Who's the Bigot?

Learning from Conflicts over Marriage and Civil Rights Law

Author : Linda C. McClain

Publisher Oxford University Press
Publication 2020
ISBN 9780190877200
eISBN 9780199098354
Language English
Category: Tag:

Description

Charges, denials, and countercharges of bigotry are increasingly frequent in the United States. Bigotry is a fraught and contested term, evident from the rejoinder that calling out bigotry is political correctness. That is so even though renouncing—and denouncing—bigotry seems to be a shared political value with a long history. Identifying, responding to, and preventing bigotry have engaged the efforts of many people. People disagree, however, over who is a bigot and what makes a belief, attitude, or action bigoted. This book argues that bigotry has both a backward- and forward-looking dimension. We learn bigotry’s meaning by looking to the past, but bigotry also has an important forward-looking dimension. Past examples of bigotry on which there is consensus become the basis for prospective judgments about analogous forms of bigotry. The rhetoric of bigotry—how people use such words as “bigot,” “bigoted,” and “bigotry”—poses puzzles that urgently demand attention.
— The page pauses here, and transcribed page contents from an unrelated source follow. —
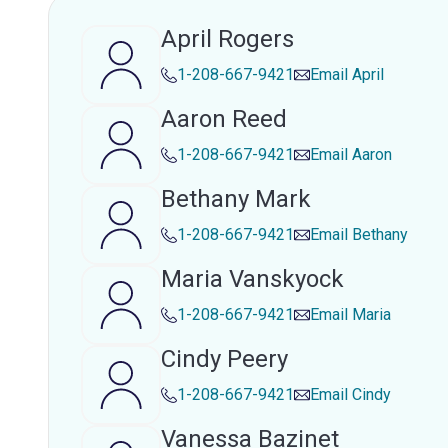
April Rogers
1-208-667-9421
Email
April
Aaron Reed
1-208-667-9421
Email
Aaron
Bethany Mark
1-208-667-9421
Email
Bethany
Maria Vanskyock
1-208-667-9421
Email
Maria
Cindy Peery
1-208-667-9421
Email
Cindy
Vanessa Bazinet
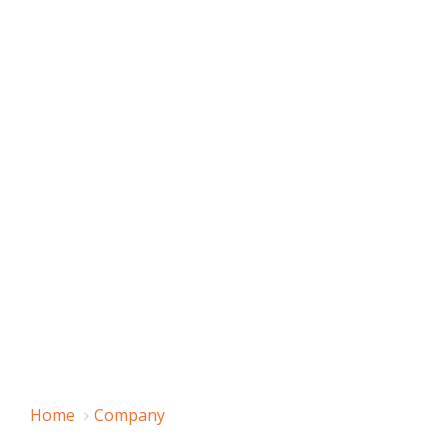
Home
Company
Those include whether bigotry concerns the motivation for or the content of a belief or action; whether reasonableness is a defense to charges of bigotry; whether the bigot is a distinct type, or whether we are all a bit bigoted; and whether “bigotry” is the term society gives to beliefs that now are beyond the pale. This book addresses those puzzles by examining prior controversies over interfaith and interracial marriage and the recent controversy over same-sex marriage, as well as controversies over landmark civil rights law and more recent conflicts between religious liberty and state anti-discrimination laws protecting LGBTQ persons.